== STATED EXERCISE 1 ==
From the passage on biopolitics below, list every sentence that contains the word "population," regardless of capitalization.

==== SOURCE TEXT

Population, which the biopolitics is concerned with, is a concept as a whole without social attributes. Under historical materialism, the analysis means to reveal the social and historical attributes of objects. Without indicating the social and historical attributes, it is impossible to discuss this issue in specific social relations. Why do people think that the capitalist societies around the 17th and 18th centuries had this kind of social governance with the characteristics of biopolitics? Why does it have the attribute of taking responsibility for population? Foucault did not directly indicate the root cause.

Based on historical materialism, the 17th and 18th century is an age when capitalist mode of production thrived. According to Marx, one of the basic conditions of capitalist mode of production is labor force (wage labor), and the existence of labor force determines the effective operation of capitalist mode of production. Under such social and historical attributes, population becomes a real object of concern. Population matters because of its role in modern society as a whole of labor, instead of for its own sake. This is a result of the transformation of labor form in the historical process of human society, and also the unique social requirement since the birth of capitalist mode of production. If the social analysis of biopolitics is not made based on this dimension, it will only demonstrate a new form at the level of social governance, while failing to grasp the root causes behind it.

========

== STATED EXERCISE 2 ==
Copy the stretch of the listing below from its first line through the line containing "Ball possession |", word for word.

==== DATA IN THIS EXERCISE

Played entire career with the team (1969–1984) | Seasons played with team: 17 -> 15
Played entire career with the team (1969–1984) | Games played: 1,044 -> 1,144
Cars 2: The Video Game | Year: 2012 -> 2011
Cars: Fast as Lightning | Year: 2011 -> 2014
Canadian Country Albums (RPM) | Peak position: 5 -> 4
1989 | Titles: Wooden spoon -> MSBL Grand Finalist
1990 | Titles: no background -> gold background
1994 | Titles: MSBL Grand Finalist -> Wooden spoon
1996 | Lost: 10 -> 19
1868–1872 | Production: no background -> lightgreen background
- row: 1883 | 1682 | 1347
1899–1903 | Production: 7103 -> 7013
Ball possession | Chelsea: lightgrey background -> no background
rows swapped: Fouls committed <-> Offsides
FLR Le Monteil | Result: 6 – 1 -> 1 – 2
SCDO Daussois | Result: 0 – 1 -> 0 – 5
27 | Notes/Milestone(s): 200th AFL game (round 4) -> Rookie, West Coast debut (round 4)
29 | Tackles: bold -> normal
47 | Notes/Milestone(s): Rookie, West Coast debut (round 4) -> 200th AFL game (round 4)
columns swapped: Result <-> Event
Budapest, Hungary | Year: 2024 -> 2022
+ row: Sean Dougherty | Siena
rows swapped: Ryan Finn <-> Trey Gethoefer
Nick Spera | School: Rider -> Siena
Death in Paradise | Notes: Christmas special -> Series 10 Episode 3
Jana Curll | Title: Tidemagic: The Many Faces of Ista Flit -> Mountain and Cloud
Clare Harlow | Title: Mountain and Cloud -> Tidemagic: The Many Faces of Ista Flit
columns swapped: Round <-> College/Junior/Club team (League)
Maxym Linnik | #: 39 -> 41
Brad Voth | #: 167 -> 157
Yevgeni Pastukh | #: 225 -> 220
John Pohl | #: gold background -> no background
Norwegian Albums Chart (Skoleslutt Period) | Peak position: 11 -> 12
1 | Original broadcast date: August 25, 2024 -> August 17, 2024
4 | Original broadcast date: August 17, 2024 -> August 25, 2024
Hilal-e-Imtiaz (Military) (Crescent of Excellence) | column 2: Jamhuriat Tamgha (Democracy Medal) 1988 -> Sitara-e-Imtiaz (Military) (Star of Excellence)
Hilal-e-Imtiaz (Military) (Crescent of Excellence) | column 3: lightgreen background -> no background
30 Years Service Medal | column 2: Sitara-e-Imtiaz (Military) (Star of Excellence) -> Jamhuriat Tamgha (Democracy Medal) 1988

========

== FINAL RESULT 1 ==
- Population, which the biopolitics is concerned with, is a concept as a whole without social attributes.
- Why does it have the attribute of taking responsibility for population?
- Under such social and historical attributes, population becomes a real object of concern.
- Population matters because of its role in modern society as a whole of labor, instead of for its own sake.

== FINAL RESULT 2 ==
Played entire career with the team (1969–1984) | Seasons played with team: 17 -> 15
Played entire career with the team (1969–1984) | Games played: 1,044 -> 1,144
Cars 2: The Video Game | Year: 2012 -> 2011
Cars: Fast as Lightning | Year: 2011 -> 2014
Canadian Country Albums (RPM) | Peak position: 5 -> 4
1989 | Titles: Wooden spoon -> MSBL Grand Finalist
1990 | Titles: no background -> gold background
1994 | Titles: MSBL Grand Finalist -> Wooden spoon
1996 | Lost: 10 -> 19
1868–1872 | Production: no background -> lightgreen background
- row: 1883 | 1682 | 1347
1899–1903 | Production: 7103 -> 7013
Ball possession | Chelsea: lightgrey background -> no background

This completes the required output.